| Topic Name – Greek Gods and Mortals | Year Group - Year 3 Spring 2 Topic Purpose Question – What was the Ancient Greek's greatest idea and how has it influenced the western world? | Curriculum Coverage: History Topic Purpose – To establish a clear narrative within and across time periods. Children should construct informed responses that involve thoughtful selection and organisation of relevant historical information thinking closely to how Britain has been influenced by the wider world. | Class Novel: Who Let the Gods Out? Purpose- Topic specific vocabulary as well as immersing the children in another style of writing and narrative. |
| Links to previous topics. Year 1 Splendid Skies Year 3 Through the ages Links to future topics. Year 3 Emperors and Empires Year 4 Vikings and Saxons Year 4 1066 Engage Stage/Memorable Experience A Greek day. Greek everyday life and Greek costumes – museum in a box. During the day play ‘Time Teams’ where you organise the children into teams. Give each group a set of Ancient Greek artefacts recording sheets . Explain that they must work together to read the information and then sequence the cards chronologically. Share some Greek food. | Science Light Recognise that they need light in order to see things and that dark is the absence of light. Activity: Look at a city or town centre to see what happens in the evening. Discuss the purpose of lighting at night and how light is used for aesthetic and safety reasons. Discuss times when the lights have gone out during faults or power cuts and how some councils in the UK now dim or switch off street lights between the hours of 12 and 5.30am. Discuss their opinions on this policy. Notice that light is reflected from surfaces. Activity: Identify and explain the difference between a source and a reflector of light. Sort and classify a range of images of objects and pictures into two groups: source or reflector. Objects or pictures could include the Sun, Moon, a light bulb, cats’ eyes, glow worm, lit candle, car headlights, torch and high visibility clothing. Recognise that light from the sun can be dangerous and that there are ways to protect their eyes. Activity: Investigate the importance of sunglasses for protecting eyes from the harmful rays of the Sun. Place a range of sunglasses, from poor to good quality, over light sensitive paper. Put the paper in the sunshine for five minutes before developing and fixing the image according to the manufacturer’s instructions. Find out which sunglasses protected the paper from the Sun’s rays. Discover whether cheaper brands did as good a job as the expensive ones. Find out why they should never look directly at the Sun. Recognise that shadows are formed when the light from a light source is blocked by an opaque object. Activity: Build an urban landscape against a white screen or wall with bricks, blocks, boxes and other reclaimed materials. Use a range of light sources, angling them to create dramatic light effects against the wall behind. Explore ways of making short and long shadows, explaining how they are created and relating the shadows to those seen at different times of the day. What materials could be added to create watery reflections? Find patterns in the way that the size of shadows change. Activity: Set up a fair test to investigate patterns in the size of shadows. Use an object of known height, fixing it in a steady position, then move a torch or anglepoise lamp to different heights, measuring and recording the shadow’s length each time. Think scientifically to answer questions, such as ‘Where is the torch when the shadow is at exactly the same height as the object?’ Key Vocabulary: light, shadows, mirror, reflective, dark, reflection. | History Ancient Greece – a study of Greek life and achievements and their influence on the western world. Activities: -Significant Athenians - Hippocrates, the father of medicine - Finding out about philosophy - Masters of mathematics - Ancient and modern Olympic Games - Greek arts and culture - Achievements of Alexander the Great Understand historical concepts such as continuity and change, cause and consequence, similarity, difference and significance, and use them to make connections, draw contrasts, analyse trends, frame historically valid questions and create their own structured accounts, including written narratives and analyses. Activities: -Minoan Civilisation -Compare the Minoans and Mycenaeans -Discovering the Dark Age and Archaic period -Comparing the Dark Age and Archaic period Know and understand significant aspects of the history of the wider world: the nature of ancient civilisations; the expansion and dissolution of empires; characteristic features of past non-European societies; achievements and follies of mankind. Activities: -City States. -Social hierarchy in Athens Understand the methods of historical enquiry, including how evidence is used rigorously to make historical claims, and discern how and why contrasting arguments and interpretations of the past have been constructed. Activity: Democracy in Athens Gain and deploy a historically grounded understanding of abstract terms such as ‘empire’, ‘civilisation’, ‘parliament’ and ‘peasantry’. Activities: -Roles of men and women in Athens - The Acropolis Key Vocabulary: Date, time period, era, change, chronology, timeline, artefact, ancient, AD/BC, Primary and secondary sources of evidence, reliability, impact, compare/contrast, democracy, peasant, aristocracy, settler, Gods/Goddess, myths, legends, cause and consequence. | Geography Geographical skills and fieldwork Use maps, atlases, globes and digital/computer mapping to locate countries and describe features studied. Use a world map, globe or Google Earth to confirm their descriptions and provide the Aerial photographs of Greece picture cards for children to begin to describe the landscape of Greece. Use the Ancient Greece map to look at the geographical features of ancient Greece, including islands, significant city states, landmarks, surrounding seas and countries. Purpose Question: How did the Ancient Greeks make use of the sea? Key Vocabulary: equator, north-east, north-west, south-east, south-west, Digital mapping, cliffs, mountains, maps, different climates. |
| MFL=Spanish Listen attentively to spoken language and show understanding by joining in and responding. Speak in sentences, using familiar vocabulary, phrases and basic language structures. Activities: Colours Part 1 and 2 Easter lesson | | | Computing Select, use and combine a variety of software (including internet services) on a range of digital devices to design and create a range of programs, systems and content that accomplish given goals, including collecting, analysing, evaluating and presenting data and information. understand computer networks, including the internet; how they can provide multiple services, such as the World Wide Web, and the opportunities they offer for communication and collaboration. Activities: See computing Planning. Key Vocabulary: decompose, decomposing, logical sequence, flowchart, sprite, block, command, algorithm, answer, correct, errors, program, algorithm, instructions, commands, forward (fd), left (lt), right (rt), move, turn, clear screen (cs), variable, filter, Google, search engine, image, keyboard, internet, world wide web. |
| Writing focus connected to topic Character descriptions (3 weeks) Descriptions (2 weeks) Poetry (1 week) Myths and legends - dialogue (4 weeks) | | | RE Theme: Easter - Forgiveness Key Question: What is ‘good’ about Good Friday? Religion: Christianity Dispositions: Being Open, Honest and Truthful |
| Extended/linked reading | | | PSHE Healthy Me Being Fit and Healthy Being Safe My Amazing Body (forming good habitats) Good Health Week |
***
### Task goal
The records above must be transcribed line for line, exactly.

### Answer space
| Topic Name – Greek Gods and Mortals | Year Group - Year 3 Spring 2 Topic Purpose Question – What was the Ancient Greek's greatest idea and how has it influenced the western world? | Curriculum Coverage: History Topic Purpose – To establish a clear narrative within and across time periods. Children should construct informed responses that involve thoughtful selection and organisation of relevant historical information thinking closely to how Britain has been influenced by the wider world. | Class Novel: Who Let the Gods Out? Purpose- Topic specific vocabulary as well as immersing the children in another style of writing and narrative. |
| Links to previous topics. Year 1 Splendid Skies Year 3 Through the ages Links to future topics. Year 3 Emperors and Empires Year 4 Vikings and Saxons Year 4 1066 Engage Stage/Memorable Experience A Greek day. Greek everyday life and Greek costumes – museum in a box. During the day play ‘Time Teams’ where you organise the children into teams. Give each group a set of Ancient Greek artefacts recording sheets . Explain that they must work together to read the information and then sequence the cards chronologically. Share some Greek food. | Science Light Recognise that they need light in order to see things and that dark is the absence of light. Activity: Look at a city or town centre to see what happens in the evening. Discuss the purpose of lighting at night and how light is used for aesthetic and safety reasons. Discuss times when the lights have gone out during faults or power cuts and how some councils in the UK now dim or switch off street lights between the hours of 12 and 5.30am. Discuss their opinions on this policy. Notice that light is reflected from surfaces. Activity: Identify and explain the difference between a source and a reflector of light. Sort and classify a range of images of objects and pictures into two groups: source or reflector. Objects or pictures could include the Sun, Moon, a light bulb, cats’ eyes, glow worm, lit candle, car headlights, torch and high visibility clothing. Recognise that light from the sun can be dangerous and that there are ways to protect their eyes. Activity: Investigate the importance of sunglasses for protecting eyes from the harmful rays of the Sun. Place a range of sunglasses, from poor to good quality, over light sensitive paper. Put the paper in the sunshine for five minutes before developing and fixing the image according to the manufacturer’s instructions. Find out which sunglasses protected the paper from the Sun’s rays. Discover whether cheaper brands did as good a job as the expensive ones. Find out why they should never look directly at the Sun. Recognise that shadows are formed when the light from a light source is blocked by an opaque object. Activity: Build an urban landscape against a white screen or wall with bricks, blocks, boxes and other reclaimed materials. Use a range of light sources, angling them to create dramatic light effects against the wall behind. Explore ways of making short and long shadows, explaining how they are created and relating the shadows to those seen at different times of the day. What materials could be added to create watery reflections? Find patterns in the way that the size of shadows change. Activity: Set up a fair test to investigate patterns in the size of shadows. Use an object of known height, fixing it in a steady position, then move a torch or anglepoise lamp to different heights, measuring and recording the shadow’s length each time. Think scientifically to answer questions, such as ‘Where is the torch when the shadow is at exactly the same height as the object?’ Key Vocabulary: light, shadows, mirror, reflective, dark, reflection. | History Ancient Greece – a study of Greek life and achievements and their influence on the western world. Activities: -Significant Athenians - Hippocrates, the father of medicine - Finding out about philosophy - Masters of mathematics - Ancient and modern Olympic Games - Greek arts and culture - Achievements of Alexander the Great Understand historical concepts such as continuity and change, cause and consequence, similarity, difference and significance, and use them to make connections, draw contrasts, analyse trends, frame historically valid questions and create their own structured accounts, including written narratives and analyses. Activities: -Minoan Civilisation -Compare the Minoans and Mycenaeans -Discovering the Dark Age and Archaic period -Comparing the Dark Age and Archaic period Know and understand significant aspects of the history of the wider world: the nature of ancient civilisations; the expansion and dissolution of empires; characteristic features of past non-European societies; achievements and follies of mankind. Activities: -City States. -Social hierarchy in Athens Understand the methods of historical enquiry, including how evidence is used rigorously to make historical claims, and discern how and why contrasting arguments and interpretations of the past have been constructed. Activity: Democracy in Athens Gain and deploy a historically grounded understanding of abstract terms such as ‘empire’, ‘civilisation’, ‘parliament’ and ‘peasantry’. Activities: -Roles of men and women in Athens - The Acropolis Key Vocabulary: Date, time period, era, change, chronology, timeline, artefact, ancient, AD/BC, Primary and secondary sources of evidence, reliability, impact, compare/contrast, democracy, peasant, aristocracy, settler, Gods/Goddess, myths, legends, cause and consequence. | Geography Geographical skills and fieldwork Use maps, atlases, globes and digital/computer mapping to locate countries and describe features studied. Use a world map, globe or Google Earth to confirm their descriptions and provide the Aerial photographs of Greece picture cards for children to begin to describe the landscape of Greece. Use the Ancient Greece map to look at the geographical features of ancient Greece, including islands, significant city states, landmarks, surrounding seas and countries. Purpose Question: How did the Ancient Greeks make use of the sea? Key Vocabulary: equator, north-east, north-west, south-east, south-west, Digital mapping, cliffs, mountains, maps, different climates. |
| MFL=Spanish Listen attentively to spoken language and show understanding by joining in and responding. Speak in sentences, using familiar vocabulary, phrases and basic language structures. Activities: Colours Part 1 and 2 Easter lesson | | | Computing Select, use and combine a variety of software (including internet services) on a range of digital devices to design and create a range of programs, systems and content that accomplish given goals, including collecting, analysing, evaluating and presenting data and information. understand computer networks, including the internet; how they can provide multiple services, such as the World Wide Web, and the opportunities they offer for communication and collaboration. Activities: See computing Planning. Key Vocabulary: decompose, decomposing, logical sequence, flowchart, sprite, block, command, algorithm, answer, correct, errors, program, algorithm, instructions, commands, forward (fd), left (lt), right (rt), move, turn, clear screen (cs), variable, filter, Google, search engine, image, keyboard, internet, world wide web. |
| Writing focus connected to topic Character descriptions (3 weeks) Descriptions (2 weeks) Poetry (1 week) Myths and legends - dialogue (4 weeks) | | | RE Theme: Easter - Forgiveness Key Question: What is ‘good’ about Good Friday? Religion: Christianity Dispositions: Being Open, Honest and Truthful |
| Extended/linked reading | | | PSHE Healthy Me Being Fit and Healthy Being Safe My Amazing Body (forming good habitats) Good Health Week |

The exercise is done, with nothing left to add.